【句集を読む】
万華鏡のような句集
岡田一実『記憶における沼とその他の在処』 を読む
……上田信治
「俳句」2019年3月号より転載
再読、再々読にたえる句集だと思う。
その美質は、多くの要素が響きあう重層性から生まれている。
眠い沼を汽車とほりたる扇風機
蟻の上をのぼりて蟻や百合の中
開巻すぐの同じページに並ぶ二句。摂津幸彦を思わせるシュールな味わいと、髙野素十に倣ったような写生句を、一皿に盛って供するのが作者の方法で、ひょっとしたら、蟻が画家ダリの愛好するモチーフであることも隠し味になっての、この配列なのかもしれない。
岡田一実は1976年生まれ。第3回芝不器男俳句新人賞・城戸朱理奨励賞、第32回現代俳句新人賞を受賞し、現在「らん」に所属。本書は第三句集にあたる。
魚焼けば皮に火の乗る暮春かな
動詞が二つ。ことばの無駄を嫌う考え方からすれば、上五に魚の名前を入れて「○○の」としたくなるところだけれど「焼く」火が、皮の上に「乗り」移るという、小さな移動にこそ、この句の妙味はある。
蠟燭を灯しつ売りつ石蕗の花
暗渠より開渠へ落葉浮き届く
蠟燭のイメージが、単数から複数へ、夜から昼へと変化し展開していく語順の妙。二句目は暗から明への移動を「浮き届く」という縦と横を複合した動詞の身体感覚がトレースする。これも同ページに並ぶ二句。
多めの要素、多めの動詞、そして多くの方法が並行して試されているという特徴が、この句集に特筆すべき多彩さをもたらしている。

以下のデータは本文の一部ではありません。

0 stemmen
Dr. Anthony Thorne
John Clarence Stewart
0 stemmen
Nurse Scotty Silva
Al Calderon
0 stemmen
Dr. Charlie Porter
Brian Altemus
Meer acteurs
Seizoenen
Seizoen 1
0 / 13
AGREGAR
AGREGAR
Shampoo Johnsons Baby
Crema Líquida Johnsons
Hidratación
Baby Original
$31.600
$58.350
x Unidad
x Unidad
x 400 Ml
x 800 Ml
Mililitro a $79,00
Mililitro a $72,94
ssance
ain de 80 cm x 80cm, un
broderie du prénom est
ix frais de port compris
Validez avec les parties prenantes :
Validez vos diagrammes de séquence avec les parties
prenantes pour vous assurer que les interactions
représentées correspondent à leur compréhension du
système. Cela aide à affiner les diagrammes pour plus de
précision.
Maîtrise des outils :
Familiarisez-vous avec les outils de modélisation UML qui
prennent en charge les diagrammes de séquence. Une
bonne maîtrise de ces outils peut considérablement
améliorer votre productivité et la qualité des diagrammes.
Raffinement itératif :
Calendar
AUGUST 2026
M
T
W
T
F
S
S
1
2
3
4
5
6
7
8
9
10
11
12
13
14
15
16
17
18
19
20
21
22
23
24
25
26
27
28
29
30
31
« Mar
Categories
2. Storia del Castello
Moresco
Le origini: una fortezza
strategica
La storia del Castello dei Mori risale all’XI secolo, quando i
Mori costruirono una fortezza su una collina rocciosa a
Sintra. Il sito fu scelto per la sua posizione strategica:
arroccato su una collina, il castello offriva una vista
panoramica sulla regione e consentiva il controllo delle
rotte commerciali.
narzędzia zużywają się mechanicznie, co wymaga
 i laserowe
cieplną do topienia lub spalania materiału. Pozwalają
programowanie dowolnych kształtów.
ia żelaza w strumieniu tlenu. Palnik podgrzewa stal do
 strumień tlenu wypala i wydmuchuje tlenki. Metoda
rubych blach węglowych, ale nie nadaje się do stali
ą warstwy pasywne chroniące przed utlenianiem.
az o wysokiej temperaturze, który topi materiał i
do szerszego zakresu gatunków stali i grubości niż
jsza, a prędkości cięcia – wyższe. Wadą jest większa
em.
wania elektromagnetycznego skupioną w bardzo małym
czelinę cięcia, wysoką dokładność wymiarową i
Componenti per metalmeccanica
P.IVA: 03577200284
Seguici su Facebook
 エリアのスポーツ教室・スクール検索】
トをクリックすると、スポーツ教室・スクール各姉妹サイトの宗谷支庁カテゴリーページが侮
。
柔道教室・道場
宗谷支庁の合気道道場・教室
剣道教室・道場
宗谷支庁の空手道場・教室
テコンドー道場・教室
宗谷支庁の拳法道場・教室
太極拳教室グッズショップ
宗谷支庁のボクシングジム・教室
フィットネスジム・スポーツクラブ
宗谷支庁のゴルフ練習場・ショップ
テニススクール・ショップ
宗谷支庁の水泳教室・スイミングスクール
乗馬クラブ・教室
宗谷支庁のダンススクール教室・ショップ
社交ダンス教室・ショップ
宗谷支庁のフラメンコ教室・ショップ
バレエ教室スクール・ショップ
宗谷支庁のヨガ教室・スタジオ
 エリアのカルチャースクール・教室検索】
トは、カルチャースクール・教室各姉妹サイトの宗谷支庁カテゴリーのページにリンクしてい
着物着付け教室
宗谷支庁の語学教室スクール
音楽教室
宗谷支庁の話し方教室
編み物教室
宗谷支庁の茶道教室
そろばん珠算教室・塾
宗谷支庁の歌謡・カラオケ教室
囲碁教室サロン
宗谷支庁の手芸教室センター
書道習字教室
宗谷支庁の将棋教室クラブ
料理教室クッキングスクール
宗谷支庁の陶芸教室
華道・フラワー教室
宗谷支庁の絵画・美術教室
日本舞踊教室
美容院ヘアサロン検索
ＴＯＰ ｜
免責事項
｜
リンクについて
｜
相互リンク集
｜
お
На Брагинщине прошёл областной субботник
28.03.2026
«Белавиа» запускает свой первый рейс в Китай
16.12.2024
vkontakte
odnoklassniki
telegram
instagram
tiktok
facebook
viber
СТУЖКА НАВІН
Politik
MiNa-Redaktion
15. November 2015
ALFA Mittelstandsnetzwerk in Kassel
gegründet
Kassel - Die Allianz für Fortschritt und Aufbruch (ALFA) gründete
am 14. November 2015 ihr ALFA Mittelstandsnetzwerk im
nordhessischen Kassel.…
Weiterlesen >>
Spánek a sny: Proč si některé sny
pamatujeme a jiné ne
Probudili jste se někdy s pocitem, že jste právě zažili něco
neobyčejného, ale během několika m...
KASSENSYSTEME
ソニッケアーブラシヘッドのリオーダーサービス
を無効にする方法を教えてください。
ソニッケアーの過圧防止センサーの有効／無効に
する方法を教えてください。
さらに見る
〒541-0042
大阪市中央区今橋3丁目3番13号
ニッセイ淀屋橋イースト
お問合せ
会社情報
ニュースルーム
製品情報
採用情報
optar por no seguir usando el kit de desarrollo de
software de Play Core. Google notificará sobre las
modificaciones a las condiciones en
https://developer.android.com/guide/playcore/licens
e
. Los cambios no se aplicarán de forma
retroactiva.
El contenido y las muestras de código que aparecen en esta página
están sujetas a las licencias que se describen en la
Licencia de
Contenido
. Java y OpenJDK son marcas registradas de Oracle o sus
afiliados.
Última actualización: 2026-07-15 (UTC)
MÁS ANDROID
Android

それは平成の流行をなした「言葉に無理をさせない」「余すところなく意味が分かる」書法からの「イチ抜け」であり、いわゆる昭和三十年世代の問題設定に対する「次の一手」でもある。
岡田一実は、その意味で、俳句の最も新しい書き手である佐藤文香、生駒大祐らと並走する関係にあるのだけれど、さらに言えば、河原枇杷男、三橋敏雄、永田耕衣、原石鼎、渡邊水巴といった大俳人の名前もまた次々と連想され、その印象は万華鏡のようだ。
海を浮く破墨の島や梅実る
海「を」浮く、は破格だけれど見事なフレーズで、水墨画の破墨の技法で描かれたように見えるその島は、海との関係において、自律的かつ非現実的に浮いているらしい。そこに上書きされる梅の実の色彩と量感。
具体世界の豊穣と言語的冒険、さらには濃厚に心理的なものまでを指向する重層性を持つ、この書き手に、今後も注目したい。